For the second trial, the defense had a trio as well, made up of Blagojevich's longtime friend Sheldon Sorosky, a short, balding man who wore loud, dangling ties, and a pair of 30-something attorneys, Aaron Goldstein and Lauren Kaeseberg. Over the objections of the prosecutors and even Judge James Zagel, the defense tried to give the appearance that missing facts not allowed into trial would help tell all, hinting that all Blagojevich was doing was business as usual in the state of Illinois. This time around, though, they had Blagojevich testify on his behalf. The results were riotous.

At one point, during a particularly voluble exchange with the prosecution, Blagojevich in the witness stand ignored calls from his own lawyers to keep quiet and blasted out retorts to the government's questions. Goldstein later joked that he may be one of the few attorneys in history to have a client talk over him. Still, the Blagojevich team may have thought the exchange would help to prove not only that the ex-governor liked to be heard but also that he was mostly talk and little action. The defense was all about crafting an image that would nullify the prosecution's arguments of a guileful, corrupt public official. They wanted to have the jury believe that the defendant was a buffoon who couldn't really do anything criminal because he wasn't competent enough to see it through.

That kind of lawyerly sleight of hand didn't work this time. The jurors later said that Blagojevich's droning seven-day testimony helped them decide that he was not guilty of the charge that he attempted to extort a road builder. However, they said the same long-winded performance made it clear that Blagojevich was being manipulative.

That played into the prosecution's simpler strategy. In her final argument, Hamilton, like a college professor, took the jury to conviction school, talking them through a three-hour PowerPoint presentation of the 20 counts, summarizing the most important evidence, explaining what constitutes soliciting a bribe, extortion and wire fraud. "He repeatedly broke the law," Hamilton told the jury. "It's about the destruction of the faith and trust he destroyed." The case, Hamilton said, came down to one question: "Did the defendant try to get a benefit for himself in exchange for an official act?"

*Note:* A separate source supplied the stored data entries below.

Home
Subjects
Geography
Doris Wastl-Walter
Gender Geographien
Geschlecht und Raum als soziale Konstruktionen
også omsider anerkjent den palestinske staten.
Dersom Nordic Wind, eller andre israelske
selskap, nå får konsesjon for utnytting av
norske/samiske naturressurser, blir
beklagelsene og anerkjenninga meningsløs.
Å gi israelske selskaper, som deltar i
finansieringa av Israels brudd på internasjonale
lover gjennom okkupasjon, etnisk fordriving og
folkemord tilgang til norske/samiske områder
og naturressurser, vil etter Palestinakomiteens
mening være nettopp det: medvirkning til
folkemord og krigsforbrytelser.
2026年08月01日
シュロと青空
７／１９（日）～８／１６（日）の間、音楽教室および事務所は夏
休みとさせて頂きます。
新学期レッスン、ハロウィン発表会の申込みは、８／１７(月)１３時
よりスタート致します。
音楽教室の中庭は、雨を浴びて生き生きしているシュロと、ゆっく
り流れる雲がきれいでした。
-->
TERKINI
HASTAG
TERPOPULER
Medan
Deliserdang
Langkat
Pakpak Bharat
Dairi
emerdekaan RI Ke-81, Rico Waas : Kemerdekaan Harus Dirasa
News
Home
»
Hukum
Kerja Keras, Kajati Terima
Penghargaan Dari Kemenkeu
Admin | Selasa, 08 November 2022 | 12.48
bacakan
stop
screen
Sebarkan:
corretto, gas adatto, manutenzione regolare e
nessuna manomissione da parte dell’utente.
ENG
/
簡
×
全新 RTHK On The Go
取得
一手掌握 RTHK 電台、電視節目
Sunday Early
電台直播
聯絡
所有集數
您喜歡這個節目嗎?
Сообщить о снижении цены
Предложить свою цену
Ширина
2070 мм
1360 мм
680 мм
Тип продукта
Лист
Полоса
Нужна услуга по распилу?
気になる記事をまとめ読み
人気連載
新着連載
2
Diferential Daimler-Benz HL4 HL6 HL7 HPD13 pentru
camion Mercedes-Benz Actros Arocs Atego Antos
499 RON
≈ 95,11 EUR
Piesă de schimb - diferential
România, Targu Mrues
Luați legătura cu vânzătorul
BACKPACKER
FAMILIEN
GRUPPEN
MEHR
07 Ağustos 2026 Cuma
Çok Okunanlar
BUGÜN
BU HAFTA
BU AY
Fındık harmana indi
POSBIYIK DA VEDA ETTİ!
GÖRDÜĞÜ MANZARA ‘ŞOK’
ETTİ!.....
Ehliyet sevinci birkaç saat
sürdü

Over three hours, split between two days, Hamilton walked through the acts of soliciting a bribe, extortion and wire fraud. "The defendant intended to defraud. It was not a mistake or accident. He does not need to know he was breaking the law," Hamilton reminded the jury. And then she played the FBI tape in which Blagojevich talks about how he isn't giving Obama's Senate seat up for "f---in' nothing." "Listen to his voice," she told the jury. "You can hear him smiling. He's giddy."

"Among the many lessons I've learned through this whole experience is to speak a little less," Blagojevich said after the verdict was read. Perhaps knowing their client and knowing the odds, his original defense team of Sam Adam Jr. and Sam Adam Sr. opted out of the rematch with the government. You can only use the element of surprise once.